View Full Version : What is proper form?

Neal Winkler
07-20-2007, 02:41 PM
How does one determine what constitutes proper form for an exercise?

I imagine it's something like biomechanical efficiency and minimizing insult to tissues, but I'm wondering if when two people disagree about form, are they just disagreeing with those two things (or some other addition whatever it may be) or are do they disagree about the fundamental priniciple of what it means to be proper?

Chris Forbis
07-20-2007, 04:32 PM
This sounds like a question one would hear in philosophy class.

Here's my amateur response. It is here to be ripped to shreds by those following.

1. Accomplishing the defined ROM of the lift in as efficient manner as possible.
2. Doing so with minimal risk of injury.

Neal Winkler
07-20-2007, 04:46 PM
This sounds like a question one would hear in philosophy class.

Hey, you can't have a forum for exercise technique without knowing what it means for technique to be proper, can you? :) Plus I don't think this question will be as difficult to solve as other philosophy questions.

Now that I think about it more, I think we need to add 3) Work the desired muscle groups according to 4) the intended force/velocity relationship.

I'm glad you added "defined range of motion" into your definition, because I was expecting someone to say that the exercise has to go through a full range of motion. That obviously can't be right because there reasons for dong partials.

Allen Yeh
07-23-2007, 07:42 AM
Neal, for some reason or another I found myself thinking about this question over the weekend here's a few thoughts to further muddy the waters.

1. Proper form in what context? For general health? Bodybuilding? Powerlifting? Olympic weightlifting? For sport?

While almost every one of those have some similiarities, doing something slightly different will be more beneficial for people focused on each. In bodybuilding especially partial reps will elicit more hypertrophy than doing "proper form" would. That's better for the bodybuilder because that's his goal and what he needs contest day.

What I said above though doesn't make sense because if you were observing someone working out, without any obvious cues how would you know what context a person is working out for as opposed to doing the movement wrong and harming themselves?

A good example I found recently is the kb/db swing.

1. Hard style - emphasis on hip snap
2. GS style - emphasis on energy conservation but completing the movement
3. "bodybuilding" style - emphasis less on both of the above but using momentum to do a very heavy front shoulder raise.

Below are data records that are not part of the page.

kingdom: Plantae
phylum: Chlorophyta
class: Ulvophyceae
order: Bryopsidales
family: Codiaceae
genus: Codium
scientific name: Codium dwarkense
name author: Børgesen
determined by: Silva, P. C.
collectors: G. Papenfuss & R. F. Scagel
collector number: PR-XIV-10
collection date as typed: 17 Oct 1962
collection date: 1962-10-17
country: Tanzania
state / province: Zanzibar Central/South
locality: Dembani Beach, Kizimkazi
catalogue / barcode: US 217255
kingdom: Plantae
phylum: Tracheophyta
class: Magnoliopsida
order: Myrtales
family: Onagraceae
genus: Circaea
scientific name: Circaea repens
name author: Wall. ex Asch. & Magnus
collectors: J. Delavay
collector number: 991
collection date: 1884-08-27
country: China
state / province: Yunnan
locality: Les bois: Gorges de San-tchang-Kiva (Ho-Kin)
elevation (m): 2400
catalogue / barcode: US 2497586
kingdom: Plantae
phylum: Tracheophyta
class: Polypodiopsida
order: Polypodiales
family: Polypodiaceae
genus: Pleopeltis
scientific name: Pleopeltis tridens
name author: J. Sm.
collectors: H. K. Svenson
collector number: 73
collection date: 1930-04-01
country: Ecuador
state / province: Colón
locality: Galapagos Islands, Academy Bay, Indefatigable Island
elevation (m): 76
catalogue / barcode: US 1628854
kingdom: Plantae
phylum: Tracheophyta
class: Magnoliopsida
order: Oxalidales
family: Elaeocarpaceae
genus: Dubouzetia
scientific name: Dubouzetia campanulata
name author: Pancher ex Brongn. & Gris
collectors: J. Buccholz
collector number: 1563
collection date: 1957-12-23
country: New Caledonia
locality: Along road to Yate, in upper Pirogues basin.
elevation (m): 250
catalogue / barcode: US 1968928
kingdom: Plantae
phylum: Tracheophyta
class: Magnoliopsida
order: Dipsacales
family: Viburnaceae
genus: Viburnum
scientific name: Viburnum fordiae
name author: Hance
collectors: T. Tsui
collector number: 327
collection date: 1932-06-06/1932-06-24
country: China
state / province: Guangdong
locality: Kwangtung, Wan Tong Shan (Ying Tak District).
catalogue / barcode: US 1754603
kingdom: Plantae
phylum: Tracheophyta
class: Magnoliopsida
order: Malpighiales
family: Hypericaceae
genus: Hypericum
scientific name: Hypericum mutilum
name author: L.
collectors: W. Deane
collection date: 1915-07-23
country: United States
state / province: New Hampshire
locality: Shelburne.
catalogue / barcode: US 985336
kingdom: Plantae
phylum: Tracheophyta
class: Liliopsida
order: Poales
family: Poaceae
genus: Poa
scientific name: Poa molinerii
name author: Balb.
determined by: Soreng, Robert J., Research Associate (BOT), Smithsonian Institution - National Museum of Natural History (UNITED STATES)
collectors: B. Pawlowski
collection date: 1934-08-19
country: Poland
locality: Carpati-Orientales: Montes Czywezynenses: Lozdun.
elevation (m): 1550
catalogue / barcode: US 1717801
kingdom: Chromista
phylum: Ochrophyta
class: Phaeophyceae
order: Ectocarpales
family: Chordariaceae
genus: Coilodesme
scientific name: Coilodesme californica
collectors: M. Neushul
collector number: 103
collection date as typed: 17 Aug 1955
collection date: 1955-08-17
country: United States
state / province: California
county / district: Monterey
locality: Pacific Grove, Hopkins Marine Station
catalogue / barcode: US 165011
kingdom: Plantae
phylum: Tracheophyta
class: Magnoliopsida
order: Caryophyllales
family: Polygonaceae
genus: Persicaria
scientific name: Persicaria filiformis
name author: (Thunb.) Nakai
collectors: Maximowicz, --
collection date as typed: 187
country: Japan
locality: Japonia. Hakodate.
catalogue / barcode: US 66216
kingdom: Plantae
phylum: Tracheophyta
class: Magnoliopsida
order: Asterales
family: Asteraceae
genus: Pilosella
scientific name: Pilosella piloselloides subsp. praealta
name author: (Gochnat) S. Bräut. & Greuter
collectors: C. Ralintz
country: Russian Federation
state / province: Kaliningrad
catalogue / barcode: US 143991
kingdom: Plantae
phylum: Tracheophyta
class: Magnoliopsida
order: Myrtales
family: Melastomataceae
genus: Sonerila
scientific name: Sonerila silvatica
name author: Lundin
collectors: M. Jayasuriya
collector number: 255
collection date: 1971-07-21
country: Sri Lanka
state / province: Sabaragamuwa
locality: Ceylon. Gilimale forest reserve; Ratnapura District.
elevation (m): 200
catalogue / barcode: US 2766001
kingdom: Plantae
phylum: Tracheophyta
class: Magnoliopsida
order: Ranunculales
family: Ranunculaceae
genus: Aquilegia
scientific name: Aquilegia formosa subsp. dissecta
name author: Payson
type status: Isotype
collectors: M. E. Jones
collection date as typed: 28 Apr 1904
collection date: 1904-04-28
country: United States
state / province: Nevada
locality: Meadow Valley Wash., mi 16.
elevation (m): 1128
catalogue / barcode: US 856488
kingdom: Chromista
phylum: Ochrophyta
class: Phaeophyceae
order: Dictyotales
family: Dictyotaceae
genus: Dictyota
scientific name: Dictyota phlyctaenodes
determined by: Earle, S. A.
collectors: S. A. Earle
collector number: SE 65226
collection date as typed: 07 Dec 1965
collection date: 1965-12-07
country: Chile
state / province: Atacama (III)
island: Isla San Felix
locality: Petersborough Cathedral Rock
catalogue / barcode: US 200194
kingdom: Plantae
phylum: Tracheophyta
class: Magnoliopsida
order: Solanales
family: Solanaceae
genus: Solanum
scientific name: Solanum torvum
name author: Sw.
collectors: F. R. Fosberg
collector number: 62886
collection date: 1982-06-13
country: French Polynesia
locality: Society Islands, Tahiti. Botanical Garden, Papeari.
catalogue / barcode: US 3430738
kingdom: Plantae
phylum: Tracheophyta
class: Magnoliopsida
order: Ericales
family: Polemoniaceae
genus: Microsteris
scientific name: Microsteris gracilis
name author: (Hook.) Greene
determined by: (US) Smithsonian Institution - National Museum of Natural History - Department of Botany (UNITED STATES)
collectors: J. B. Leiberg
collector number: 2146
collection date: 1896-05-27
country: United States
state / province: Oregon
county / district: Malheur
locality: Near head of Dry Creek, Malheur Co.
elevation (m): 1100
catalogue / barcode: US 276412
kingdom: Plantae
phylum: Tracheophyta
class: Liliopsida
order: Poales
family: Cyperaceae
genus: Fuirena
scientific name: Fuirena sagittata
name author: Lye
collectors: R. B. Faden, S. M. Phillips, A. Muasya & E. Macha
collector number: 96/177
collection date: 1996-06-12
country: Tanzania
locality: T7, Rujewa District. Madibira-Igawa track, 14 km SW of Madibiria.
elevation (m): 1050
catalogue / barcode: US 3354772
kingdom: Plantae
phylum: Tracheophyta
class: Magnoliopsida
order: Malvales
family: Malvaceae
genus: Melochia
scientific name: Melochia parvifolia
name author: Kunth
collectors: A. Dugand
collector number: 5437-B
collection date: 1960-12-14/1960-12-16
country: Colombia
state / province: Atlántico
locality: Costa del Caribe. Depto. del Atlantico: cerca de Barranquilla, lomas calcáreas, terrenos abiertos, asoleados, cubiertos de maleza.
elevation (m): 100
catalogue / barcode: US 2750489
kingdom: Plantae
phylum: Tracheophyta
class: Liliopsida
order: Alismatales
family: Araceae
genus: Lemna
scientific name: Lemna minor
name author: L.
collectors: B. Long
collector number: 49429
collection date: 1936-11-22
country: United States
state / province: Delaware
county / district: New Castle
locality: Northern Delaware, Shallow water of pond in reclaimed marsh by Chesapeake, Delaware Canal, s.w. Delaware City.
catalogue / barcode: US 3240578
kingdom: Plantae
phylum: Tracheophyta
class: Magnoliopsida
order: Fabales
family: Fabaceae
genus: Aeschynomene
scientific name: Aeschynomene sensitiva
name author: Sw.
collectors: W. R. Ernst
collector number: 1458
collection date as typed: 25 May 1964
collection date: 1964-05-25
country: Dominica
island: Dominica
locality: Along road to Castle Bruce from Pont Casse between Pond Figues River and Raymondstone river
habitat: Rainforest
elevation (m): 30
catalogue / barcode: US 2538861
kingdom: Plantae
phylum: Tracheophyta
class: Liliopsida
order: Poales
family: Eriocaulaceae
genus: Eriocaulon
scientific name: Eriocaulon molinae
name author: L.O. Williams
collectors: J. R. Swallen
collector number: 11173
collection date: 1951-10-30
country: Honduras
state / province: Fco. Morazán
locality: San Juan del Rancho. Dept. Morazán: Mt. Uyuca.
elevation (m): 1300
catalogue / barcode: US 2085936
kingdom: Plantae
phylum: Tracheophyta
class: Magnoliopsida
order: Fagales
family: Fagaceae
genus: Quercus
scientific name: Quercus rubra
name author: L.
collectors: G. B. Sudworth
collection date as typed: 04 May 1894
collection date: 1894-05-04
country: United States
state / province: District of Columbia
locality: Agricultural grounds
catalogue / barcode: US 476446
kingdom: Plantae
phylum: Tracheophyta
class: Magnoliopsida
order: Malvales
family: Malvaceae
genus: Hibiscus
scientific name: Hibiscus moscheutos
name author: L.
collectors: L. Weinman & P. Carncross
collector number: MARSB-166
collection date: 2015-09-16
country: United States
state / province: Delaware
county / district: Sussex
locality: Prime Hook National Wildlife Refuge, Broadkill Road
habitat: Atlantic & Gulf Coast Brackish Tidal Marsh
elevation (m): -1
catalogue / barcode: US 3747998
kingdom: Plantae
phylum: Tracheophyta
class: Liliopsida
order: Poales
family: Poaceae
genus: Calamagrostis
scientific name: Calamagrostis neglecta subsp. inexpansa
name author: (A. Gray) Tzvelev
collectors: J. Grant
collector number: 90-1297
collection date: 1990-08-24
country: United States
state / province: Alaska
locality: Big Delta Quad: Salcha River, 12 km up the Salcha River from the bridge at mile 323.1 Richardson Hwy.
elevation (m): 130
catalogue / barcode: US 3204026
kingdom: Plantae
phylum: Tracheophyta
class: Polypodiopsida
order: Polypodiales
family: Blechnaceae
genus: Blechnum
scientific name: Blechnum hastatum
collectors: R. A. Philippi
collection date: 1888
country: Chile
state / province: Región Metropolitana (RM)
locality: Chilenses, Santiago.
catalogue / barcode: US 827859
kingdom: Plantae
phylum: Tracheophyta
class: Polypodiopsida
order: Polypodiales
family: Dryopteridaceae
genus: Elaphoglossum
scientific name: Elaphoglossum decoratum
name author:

Out of the 3 it seems that the 3rd seems to be the one with the most possibility of being "bad" but the guy who advocated that style (Christian Thibedeau) isn't exactly an idiot either.

Yael Grauer
07-23-2007, 09:01 AM
In addition to doing the movement wrong and hurting yourself, there's also the whole doing it wrong so it's quicker and easier thing. If you do say 500 Thai kicks it certainly is tempting. Or partial squats when you started out doing full squats--it probably won't hurt you too much to do 20 partial air squats at the end of a set, but it's still not the form you started with and set out to do...

Robb Wolf
07-23-2007, 03:12 PM
I was not going to touch this one...seems like a perfect question for Barry Cooper....but he said he'd never post here, so considering the above smarty-pants contributions...I'd say the form the provides the greatest benefit based on ones intended goals.

Greg Everett
07-26-2007, 09:06 AM
yeah everyone's pretty much said it in one way or another. "proper" is entirely contextual. So what form we want will be determined by the circumstances, including the athlete's abilities and limitations, the desired training effect, the equipment available, etc.

So to answer you final question, usually people disagree about form because they're 1) stupid, 2) ignorant of the circumstances, and/or 3) stupid.

The squat is a perfect example. There's a new Oly vs. Rip squat debate on the CF forum about every 3 minutes. But everyone involved is using the squat to achieve different things, so the arguments made tend to be entirely useless.